Please return every line below that contains the string "Monitoring".

═════ Records to use ═════

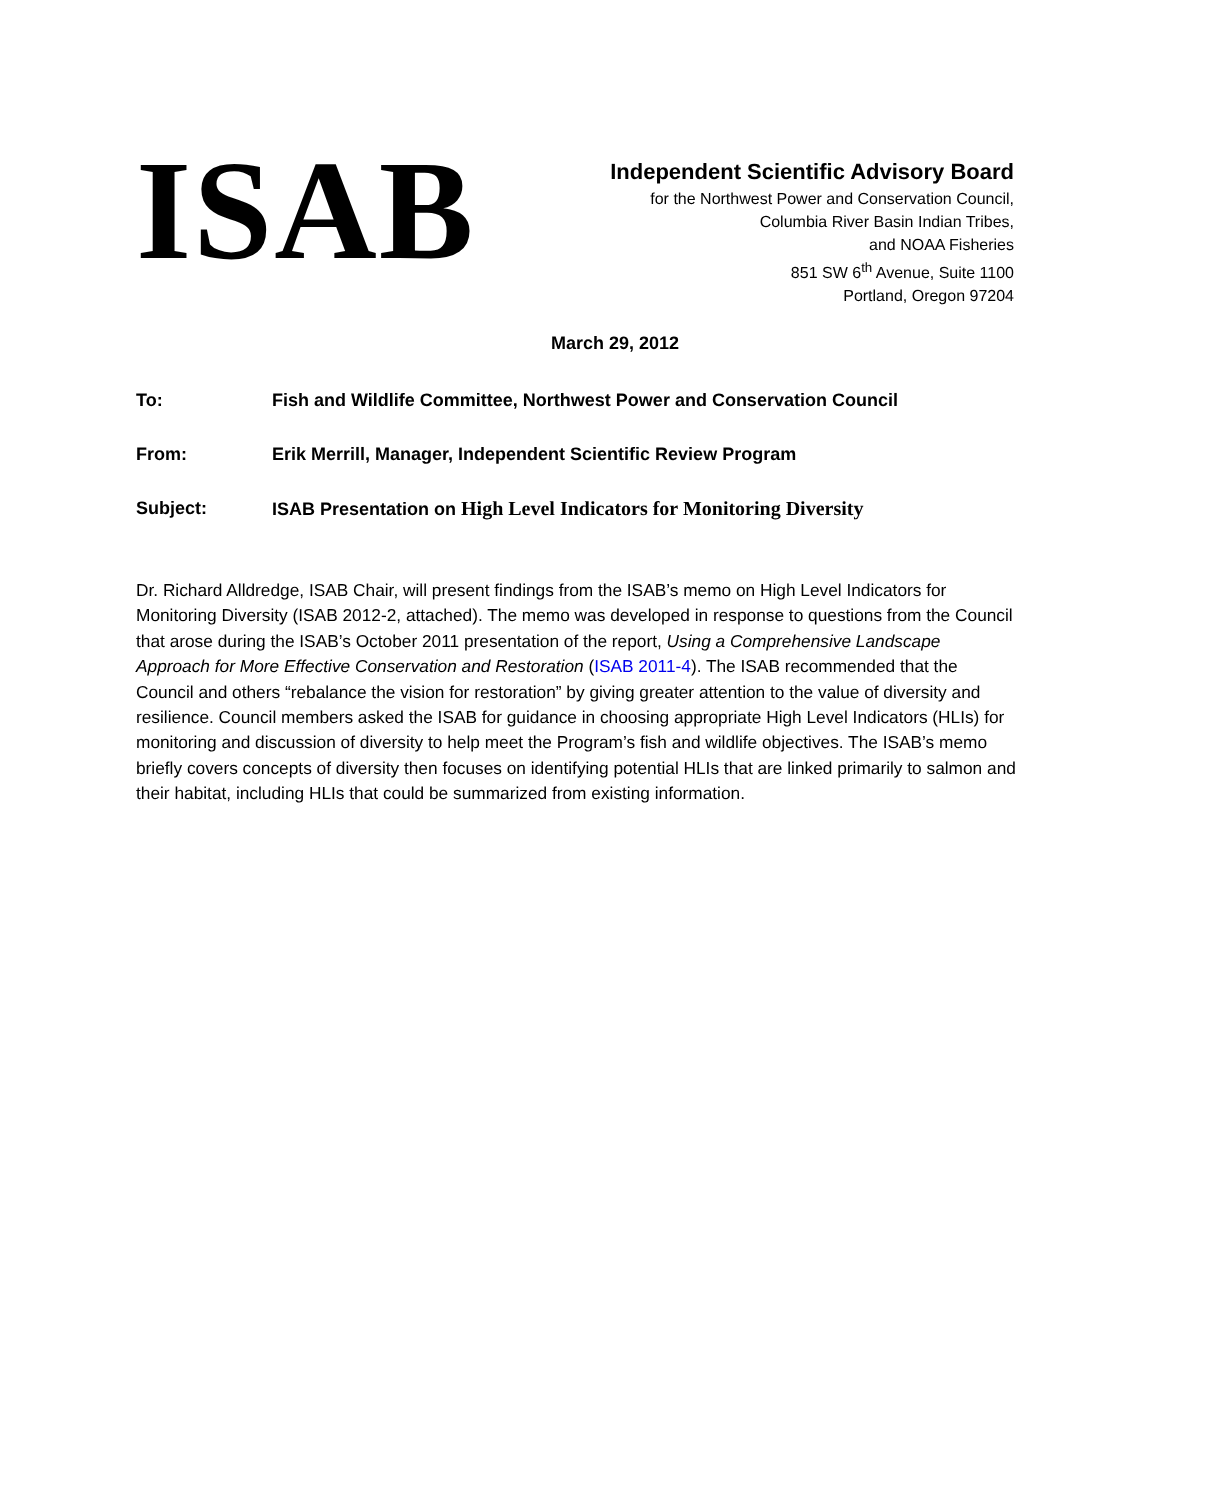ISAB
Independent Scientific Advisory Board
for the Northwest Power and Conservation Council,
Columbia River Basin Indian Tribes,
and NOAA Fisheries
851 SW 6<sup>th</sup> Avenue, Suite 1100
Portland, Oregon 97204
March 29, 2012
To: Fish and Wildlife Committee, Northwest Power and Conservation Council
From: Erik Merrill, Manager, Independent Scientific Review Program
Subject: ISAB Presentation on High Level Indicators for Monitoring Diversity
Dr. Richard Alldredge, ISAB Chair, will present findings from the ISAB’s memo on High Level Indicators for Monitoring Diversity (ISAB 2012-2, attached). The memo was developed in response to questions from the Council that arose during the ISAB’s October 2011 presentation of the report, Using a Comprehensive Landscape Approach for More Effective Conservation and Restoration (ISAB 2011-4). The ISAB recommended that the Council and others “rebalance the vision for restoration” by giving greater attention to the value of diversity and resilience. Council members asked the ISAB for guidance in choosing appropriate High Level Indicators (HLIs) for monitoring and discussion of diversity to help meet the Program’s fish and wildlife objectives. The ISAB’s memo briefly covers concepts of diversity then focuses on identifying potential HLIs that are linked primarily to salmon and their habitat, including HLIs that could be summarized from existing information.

═════

• Solution to the exercise:
Subject: ISAB Presentation on High Level Indicators for Monitoring Diversity
Dr. Richard Alldredge, ISAB Chair, will present findings from the ISAB’s memo on High Level Indicators for Monitoring Diversity (ISAB 2012-2, attached). The memo was developed in response to questions from the Council that arose during the ISAB’s October 2011 presentation of the report, Using a Comprehensive Landscape Approach for More Effective Conservation and Restoration (ISAB 2011-4). The ISAB recommended that the Council and others “rebalance the vision for restoration” by giving greater attention to the value of diversity and resilience. Council members asked the ISAB for guidance in choosing appropriate High Level Indicators (HLIs) for monitoring and discussion of diversity to help meet the Program’s fish and wildlife objectives. The ISAB’s memo briefly covers concepts of diversity then focuses on identifying potential HLIs that are linked primarily to salmon and their habitat, including HLIs that could be summarized from existing information.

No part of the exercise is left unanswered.